• What the task requires: Restate every line below word for word, but drop each picture.

** Extracted material follows **

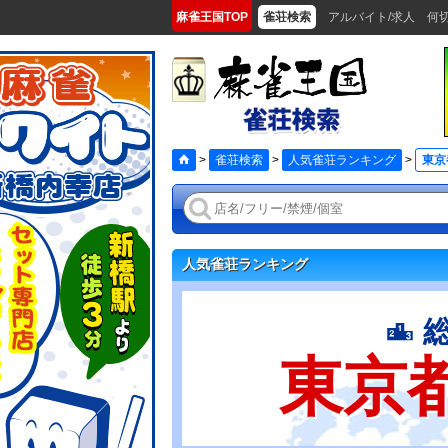
麻雀王国TOP
雀荘検索
アルバイト/求人
何
>
雀荘検索
>
人気雀荘ランキング
>
東京
人気雀荘ランキング
東京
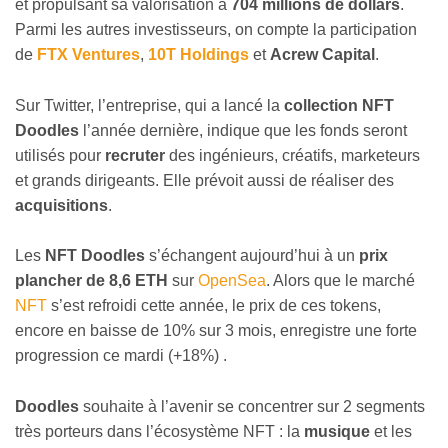
et propulsant sa valorisation à
704 millions de dollars
.
Parmi les autres investisseurs, on compte la participation
de
FTX Ventures
,
10T Holdings
et
Acrew Capital
.
Sur Twitter, l’entreprise, qui a lancé la
collection NFT
Doodles
l’année dernière, indique que les fonds seront
utilisés pour
recruter
des ingénieurs, créatifs, marketeurs
et grands dirigeants. Elle prévoit aussi de réaliser des
acquisitions
.
Les
NFT Doodles
s’échangent aujourd’hui à un
prix
plancher de 8,6 ETH
sur
OpenSea
. Alors que le marché
NFT
s’est refroidi cette année, le prix de ces tokens,
encore en baisse de 10% sur 3 mois, enregistre une forte
progression ce mardi (+18%) .
Doodles
souhaite à l’avenir se concentrer sur 2 segments
très porteurs dans l’écosystème NFT : la
musique
et les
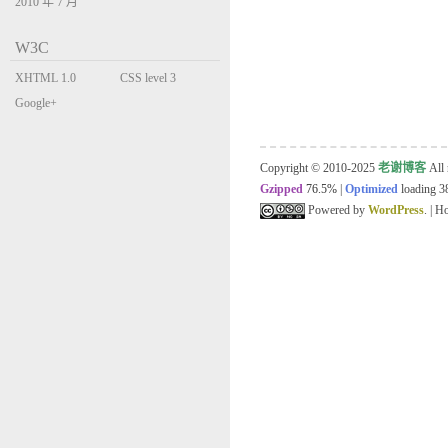
2010 年 7 月
W3C
XHTML 1.0
CSS level 3
Transitional
Google+
Copyright © 2010-2025
老谢博客
All 
Gzipped
76.5%
|
Optimized
loading 38
Powered by
WordPress
. | 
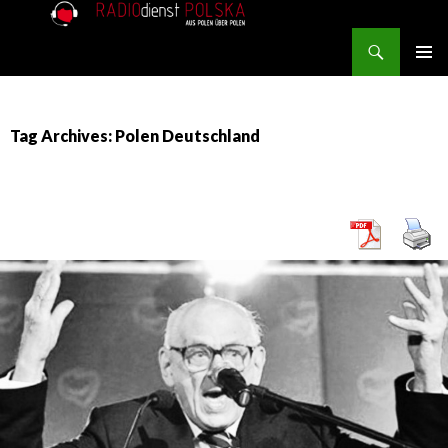
Search
RADIOdienst.pl
SKIP TO CONTENT
PRIMAR
MENU
Tag Archives: Polen Deutschland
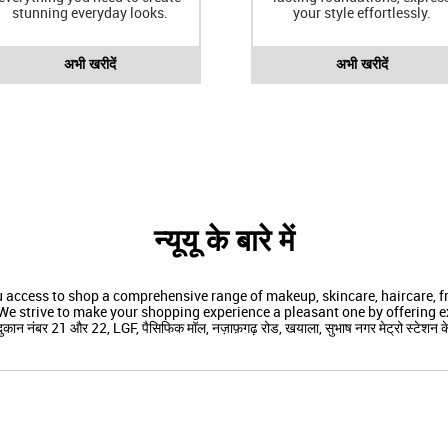
stunning everyday looks.
your style effortlessly.
अभी खरीदें
अभी खरीदें
न्यूयू के बारे में
ou access to shop a comprehensive range of makeup, skincare, haircare,
We strive to make your shopping experience a pleasant one by offering ex
न नंबर 21 और 22, LGF, पैसिफिक मॉल, नज़ाफ़गढ़ रोड, खयाला, सुभाष नगर मेट्रो स्टेशन के पास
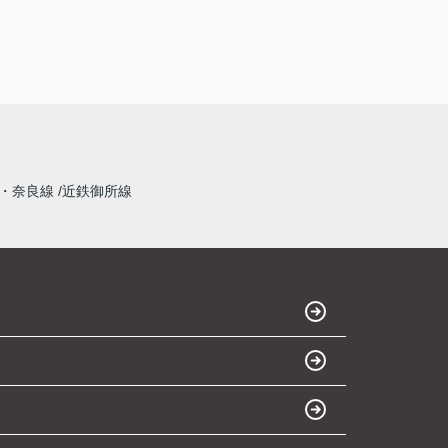
・奈良線
近鉄御所線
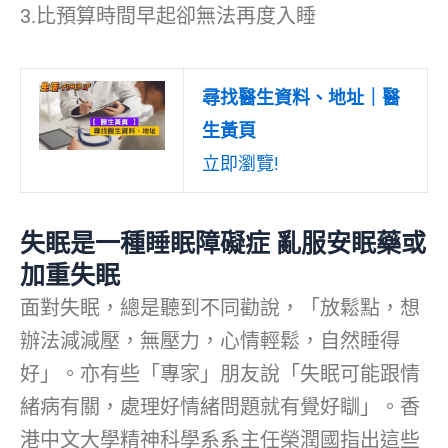
3.比預算時間早起卻無法再度入睡
尋找醫生資料、地址｜醫
生黃頁
立即瀏覽!
失眠是一種睡眠障礙症 亂服安眠藥或
加重失眠
面對失眠，總是聽到不同勸說，「放鬆點，想
辦法減減壓，無壓力，心情輕鬆，自然睡得
好」。亦有些「專家」朋友說「失眠可能跟情
緒病有關，處理好情緒問題就有覺好瞓」。香
港中文大學精神科學系系主任榮潤國指出這些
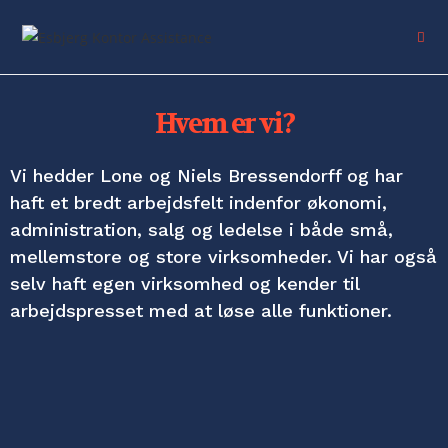
Hvem er vi?
Vi hedder Lone og Niels Bressendorff og har
haft et bredt arbejdsfelt indenfor økonomi,
administration, salg og ledelse i både små,
mellemstore og store virksomheder. Vi har også
selv haft egen virksomhed og kender til
arbejdspresset med at løse alle funktioner.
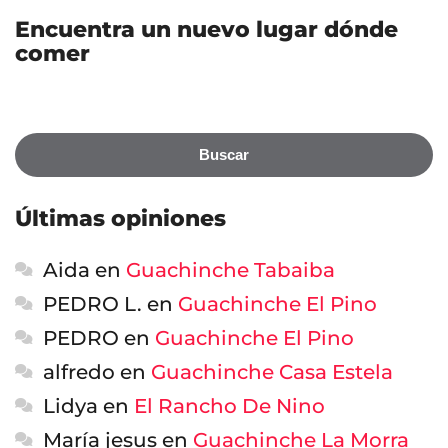
Encuentra un nuevo lugar dónde
comer
Buscar
Últimas opiniones
Aida
en
Guachinche Tabaiba
PEDRO L.
en
Guachinche El Pino
PEDRO
en
Guachinche El Pino
alfredo
en
Guachinche Casa Estela
Lidya
en
El Rancho De Nino
María jesus
en
Guachinche La Morra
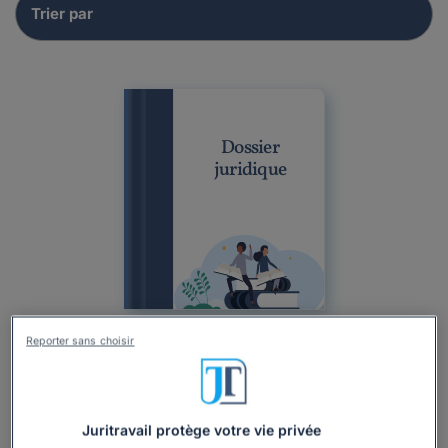
Dossier
juridique
Reporter sans choisir
Dossier
Particulier
Droit du travail
Prise d'acte, résiliation judiciaire
Rupture anticipée
CDI
CDD
Rupture du contrat de travail
Juritravail protège votre vie privée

** End of Extracted material **

• Exercise result:
麻雀王国TOP
雀荘検索
アルバイト/求人
何
>
雀荘検索
>
人気雀荘ランキング
>
東京
人気雀荘ランキング
東京
et propulsant sa valorisation à
704 millions de dollars
.
Parmi les autres investisseurs, on compte la participation
de
FTX Ventures
,
10T Holdings
et
Acrew Capital
.
Sur Twitter, l’entreprise, qui a lancé la
collection NFT
Doodles
l’année dernière, indique que les fonds seront
utilisés pour
recruter
des ingénieurs, créatifs, marketeurs
et grands dirigeants. Elle prévoit aussi de réaliser des
acquisitions
.
Les
NFT Doodles
s’échangent aujourd’hui à un
prix
plancher de 8,6 ETH
sur
OpenSea
. Alors que le marché
NFT
s’est refroidi cette année, le prix de ces tokens,
encore en baisse de 10% sur 3 mois, enregistre une forte
progression ce mardi (+18%) .
Doodles
souhaite à l’avenir se concentrer sur 2 segments
très porteurs dans l’écosystème NFT : la
musique
et les
2010 年 7 月
W3C
XHTML 1.0
CSS level 3
Transitional
Google+
Copyright © 2010-2025
老谢博客
All 
Gzipped
76.5%
|
Optimized
loading 38
Powered by
WordPress
. | 
Search
RADIOdienst.pl
SKIP TO CONTENT
PRIMAR
MENU
Tag Archives: Polen Deutschland
stunning everyday looks.
your style effortlessly.
अभी खरीदें
अभी खरीदें
न्यूयू के बारे में
ou access to shop a comprehensive range of makeup, skincare, haircare,
We strive to make your shopping experience a pleasant one by offering ex
न नंबर 21 और 22, LGF, पैसिफिक मॉल, नज़ाफ़गढ़ रोड, खयाला, सुभाष नगर मेट्रो स्टेशन के पास
・奈良線
近鉄御所線
3.比預算時間早起卻無法再度入睡
尋找醫生資料、地址｜醫
生黃頁
立即瀏覽!
失眠是一種睡眠障礙症 亂服安眠藥或
加重失眠
面對失眠，總是聽到不同勸說，「放鬆點，想
辦法減減壓，無壓力，心情輕鬆，自然睡得
好」。亦有些「專家」朋友說「失眠可能跟情
緒病有關，處理好情緒問題就有覺好瞓」。香
港中文大學精神科學系系主任榮潤國指出這些
Hvem er vi?
Vi hedder Lone og Niels Bressendorff og har
haft et bredt arbejdsfelt indenfor økonomi,
administration, salg og ledelse i både små,
mellemstore og store virksomheder. Vi har også
selv haft egen virksomhed og kender til
arbejdspresset med at løse alle funktioner.
Encuentra un nuevo lugar dónde
comer
Buscar
Últimas opiniones
Aida
en
Guachinche Tabaiba
PEDRO L.
en
Guachinche El Pino
PEDRO
en
Guachinche El Pino
alfredo
en
Guachinche Casa Estela
Lidya
en
El Rancho De Nino
María jesus
en
Guachinche La Morra
Dossier
juridique
Reporter sans choisir
Dossier
Particulier
Droit du travail
Prise d'acte, résiliation judiciaire
Rupture anticipée
CDI
CDD
Rupture du contrat de travail
Juritravail protège votre vie privée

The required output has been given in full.